Não sou pessimista nesse nível. Acho que já temos uma linha de cuidado e conhecimento suficientes. Naquele momento, não tínhamos nada. Não tínhamos vacina, tratamento. Não conhecíamos o vírus, não havia diagnóstico adequado, não tinha terapia intensiva em número de leitos necessários... A nossa realidade é completamente diferente. No entanto, continuamos tendo que ter cuidado, e orientado as pessoas a se cuidarem. 

O senhor ainda usa máscara em alguma situação específica?
Uso. Hoje (há duas semanas) voltei de uma viagem, e juntamente com alguns “gatos pingados” em um voo com mais de 200 pessoas, eu era um dos poucos de máscara. Uso dentro de aviões, quando vou ficar perto de muitas pessoas em um ambiente fechado. Estou com todas as vacinas em dia, mas ainda assim uso máscara em ambientes fechados e aglomerados. 

E as festas de fim de ano chegando...
As pessoas devem se preocupar sim, sobretudo com as mais velhas e com doenças crônicas. E ter também princípios de civilidade. Se você estiver gripado, ou com infecção respiratória, seja qual for, teste-se! E no período agudo da doença, fique quieto em casa.

O senhor participou do Comitê de Combate à Covid-19 em BH. Foi o maior desafio da sua vida?
Foi o desafio que mais me pressionou na minha carreira profissional. Mas, de 1982 pra cá, essa não foi a primeira dificuldade. Enfrentei surtos de dengue, febre amarela, chikungunya, H1N1. Costumo dizer que minha vida foi uma “vida pandêmica”. Atendi os primeiros pacientes com Aids em Belo Horizonte, junto com outros médicos, então eu já tinha enfrentado problemas muito graves e desafiadores antes da pandemia.
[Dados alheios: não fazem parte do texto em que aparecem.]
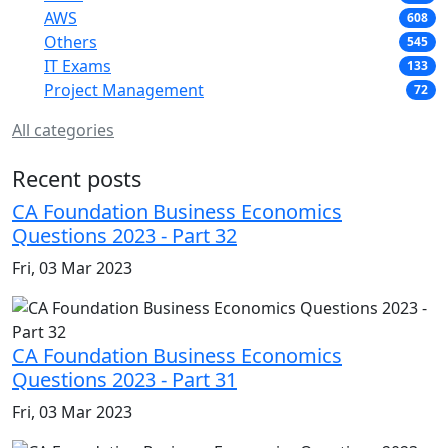
AWS
608
Others
545
IT Exams
133
Project Management
72
All categories
Recent posts
CA Foundation Business Economics
Questions 2023 - Part 32
Fri, 03 Mar 2023
CA Foundation Business Economics
Questions 2023 - Part 31
Fri, 03 Mar 2023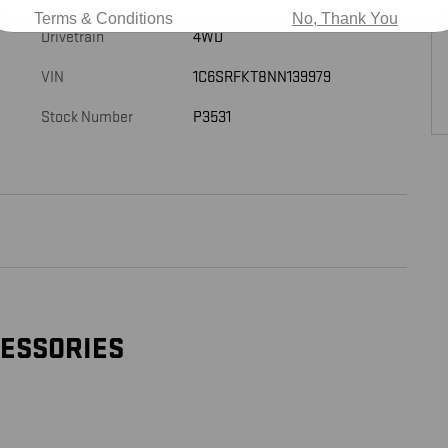
Terms & Conditions
No, Thank You
Drivetrain
4WD
VIN
1C6SRFKT8NN139979
Stock Number
P3531
CESSORIES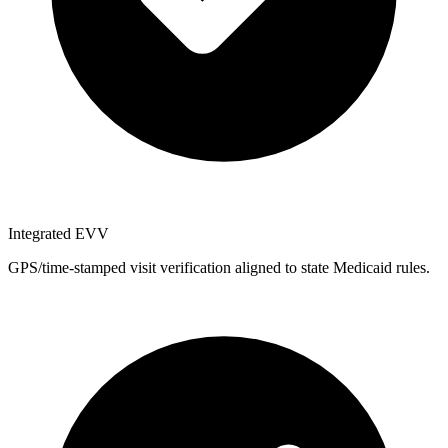
Integrated EVV
GPS/time-stamped visit verification aligned to state Medicaid rules.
Mas ela foi, do ponto de vista de impacto na população, como um todo, o grande desafio. 

Mesmo com todas mortes provocadas pela Covid e os apelos ainda frequentes de médicos, como o senhor, muitas pessoas ainda não concluíram o esquema vacinal contra a Covid. Como o senhor avalia essa baixa cobertura?
Vem pela falsa percepção, e isso tem a ver com a comunicação com a população. Talvez isso tenha tido uma perda importante com o fim do comitê. A conversa com a população, explicar de forma detalhada, não por meio de WhatsApp. Usar os meios oficiais, conversando diretamente com a população para mostrar que o vírus continua circulando, que a síndrome pós-Covid ainda não está completamente esclarecida. As consequências de ter Covid, principalmente de forma leve, não são totalmente conhecidas, mesmo com todos os avanços que fizemos. É importante que as pessoas entendam que a grande arma que nós temos é a vacinação.